Situación: Suponga que tiene N (50) capítulos de una novela. Los capítulos están interrelacionados pero tras la muerte del escritor no hay manera sensata de decidir un orden lineal explícito. El editor hace lo que puede y organiza un libro a partir de la fragmentación, sobre ella, gracias a ciertas pistas, con la tranquilidad de que los lectores del escritor están acostumbrados al desorden (entre tantas otras cosas) y aceptarán sin mayor problema cualquier disposición propuesta.

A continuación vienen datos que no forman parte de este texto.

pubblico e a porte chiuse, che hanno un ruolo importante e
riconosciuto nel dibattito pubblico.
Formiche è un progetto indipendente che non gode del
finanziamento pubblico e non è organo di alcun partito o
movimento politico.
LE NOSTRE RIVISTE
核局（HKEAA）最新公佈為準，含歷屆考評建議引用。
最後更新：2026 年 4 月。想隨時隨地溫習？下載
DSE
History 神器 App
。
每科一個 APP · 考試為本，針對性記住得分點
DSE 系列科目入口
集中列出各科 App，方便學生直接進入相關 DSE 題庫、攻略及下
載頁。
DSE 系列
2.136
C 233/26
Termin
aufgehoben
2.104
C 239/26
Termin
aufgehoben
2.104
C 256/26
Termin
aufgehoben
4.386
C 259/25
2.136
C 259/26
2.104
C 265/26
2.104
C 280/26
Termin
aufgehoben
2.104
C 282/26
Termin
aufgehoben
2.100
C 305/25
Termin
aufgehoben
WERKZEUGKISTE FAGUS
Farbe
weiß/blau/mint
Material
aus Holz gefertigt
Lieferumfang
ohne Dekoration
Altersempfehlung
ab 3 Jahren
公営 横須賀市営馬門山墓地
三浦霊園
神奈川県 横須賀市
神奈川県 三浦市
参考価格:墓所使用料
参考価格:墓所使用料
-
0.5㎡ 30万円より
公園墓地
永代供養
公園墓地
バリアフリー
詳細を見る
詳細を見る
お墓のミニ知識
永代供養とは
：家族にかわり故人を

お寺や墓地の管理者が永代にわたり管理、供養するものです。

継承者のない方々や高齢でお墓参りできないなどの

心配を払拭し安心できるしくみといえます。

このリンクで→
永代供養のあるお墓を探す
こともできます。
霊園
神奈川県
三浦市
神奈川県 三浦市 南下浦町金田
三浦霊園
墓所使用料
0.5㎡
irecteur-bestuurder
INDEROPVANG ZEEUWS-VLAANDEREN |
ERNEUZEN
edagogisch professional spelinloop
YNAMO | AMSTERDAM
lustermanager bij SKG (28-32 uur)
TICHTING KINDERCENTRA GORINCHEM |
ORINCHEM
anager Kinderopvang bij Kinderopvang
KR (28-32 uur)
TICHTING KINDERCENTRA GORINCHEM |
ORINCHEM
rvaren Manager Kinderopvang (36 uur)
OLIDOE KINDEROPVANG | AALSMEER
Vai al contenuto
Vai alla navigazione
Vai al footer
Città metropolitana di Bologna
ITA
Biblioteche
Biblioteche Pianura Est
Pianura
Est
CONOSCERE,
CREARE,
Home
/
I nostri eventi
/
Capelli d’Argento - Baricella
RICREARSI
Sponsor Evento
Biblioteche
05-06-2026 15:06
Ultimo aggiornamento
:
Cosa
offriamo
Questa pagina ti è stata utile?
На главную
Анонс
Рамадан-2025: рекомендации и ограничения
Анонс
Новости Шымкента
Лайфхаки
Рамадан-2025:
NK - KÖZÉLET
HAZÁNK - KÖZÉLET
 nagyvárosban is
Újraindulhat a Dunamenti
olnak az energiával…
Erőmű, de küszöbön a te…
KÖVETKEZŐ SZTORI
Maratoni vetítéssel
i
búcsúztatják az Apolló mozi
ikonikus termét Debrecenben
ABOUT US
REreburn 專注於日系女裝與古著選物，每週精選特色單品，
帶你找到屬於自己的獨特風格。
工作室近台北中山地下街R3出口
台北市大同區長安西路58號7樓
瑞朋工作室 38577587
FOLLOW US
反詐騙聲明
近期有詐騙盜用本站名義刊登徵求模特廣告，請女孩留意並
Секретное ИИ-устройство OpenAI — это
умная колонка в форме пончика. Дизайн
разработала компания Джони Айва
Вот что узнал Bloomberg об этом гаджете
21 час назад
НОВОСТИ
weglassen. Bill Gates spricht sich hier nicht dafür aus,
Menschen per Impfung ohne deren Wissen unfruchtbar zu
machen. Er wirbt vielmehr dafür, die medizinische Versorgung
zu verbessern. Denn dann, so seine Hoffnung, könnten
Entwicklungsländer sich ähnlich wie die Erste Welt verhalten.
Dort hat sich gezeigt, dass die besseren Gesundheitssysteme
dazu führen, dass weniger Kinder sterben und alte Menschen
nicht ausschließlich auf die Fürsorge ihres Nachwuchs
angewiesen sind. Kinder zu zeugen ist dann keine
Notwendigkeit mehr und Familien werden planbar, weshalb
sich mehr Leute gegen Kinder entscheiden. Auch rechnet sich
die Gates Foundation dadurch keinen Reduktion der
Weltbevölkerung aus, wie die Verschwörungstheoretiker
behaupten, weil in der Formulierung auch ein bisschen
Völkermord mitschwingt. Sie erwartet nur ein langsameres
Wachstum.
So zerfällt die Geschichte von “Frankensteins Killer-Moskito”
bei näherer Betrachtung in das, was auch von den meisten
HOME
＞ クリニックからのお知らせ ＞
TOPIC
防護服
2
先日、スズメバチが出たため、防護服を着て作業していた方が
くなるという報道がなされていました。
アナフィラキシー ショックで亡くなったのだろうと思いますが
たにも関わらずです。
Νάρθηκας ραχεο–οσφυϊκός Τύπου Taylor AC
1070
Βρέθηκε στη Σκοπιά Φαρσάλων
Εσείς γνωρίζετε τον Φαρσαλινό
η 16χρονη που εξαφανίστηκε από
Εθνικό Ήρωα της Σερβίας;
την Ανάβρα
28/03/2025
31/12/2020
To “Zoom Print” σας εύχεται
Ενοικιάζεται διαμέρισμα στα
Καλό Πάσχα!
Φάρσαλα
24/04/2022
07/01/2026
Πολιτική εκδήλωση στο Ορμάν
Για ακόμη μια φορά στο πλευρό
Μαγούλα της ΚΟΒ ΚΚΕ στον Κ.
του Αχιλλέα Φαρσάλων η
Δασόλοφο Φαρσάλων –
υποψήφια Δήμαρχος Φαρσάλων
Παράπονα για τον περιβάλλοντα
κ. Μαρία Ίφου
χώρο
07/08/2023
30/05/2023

Son las cosas de la postmodernidad bien asumida.

Problema: Dado lo anterior, tal vez el mejor orden es suponer que no hay un orden sino apenas afinidades entre las partes y proponer, en lugar de una disposición lineal, un grafo de conexiones. ¿Es posible detectar automáticamente las interrelaciones entre los capítulos (claro, se podría hacer manualmente (para allá va esto), pero el reto aquí es restringirse a herramientas sintácticas)? Este análisis, por supuesto, no puede llegar demasiado lejos. ¿Pero será posible, por métodos de conteo y análisis estadístico de texto simples (o semi-simples), reconocer con cierta certeza los capítulos que tratan los mismos temas o hablan de los mismos personajes? Mejor dicho: ¿Será posible leer este libro sin leerlo (¡herejía!) mediante un conteo cuidadoso de sus palabras? (Problema difícil en general. Muy difícil.)

Tamaño de los capítulos en bytes

[…] instead of reading something I’d count the words in it, as though reading was the same as just counting the words.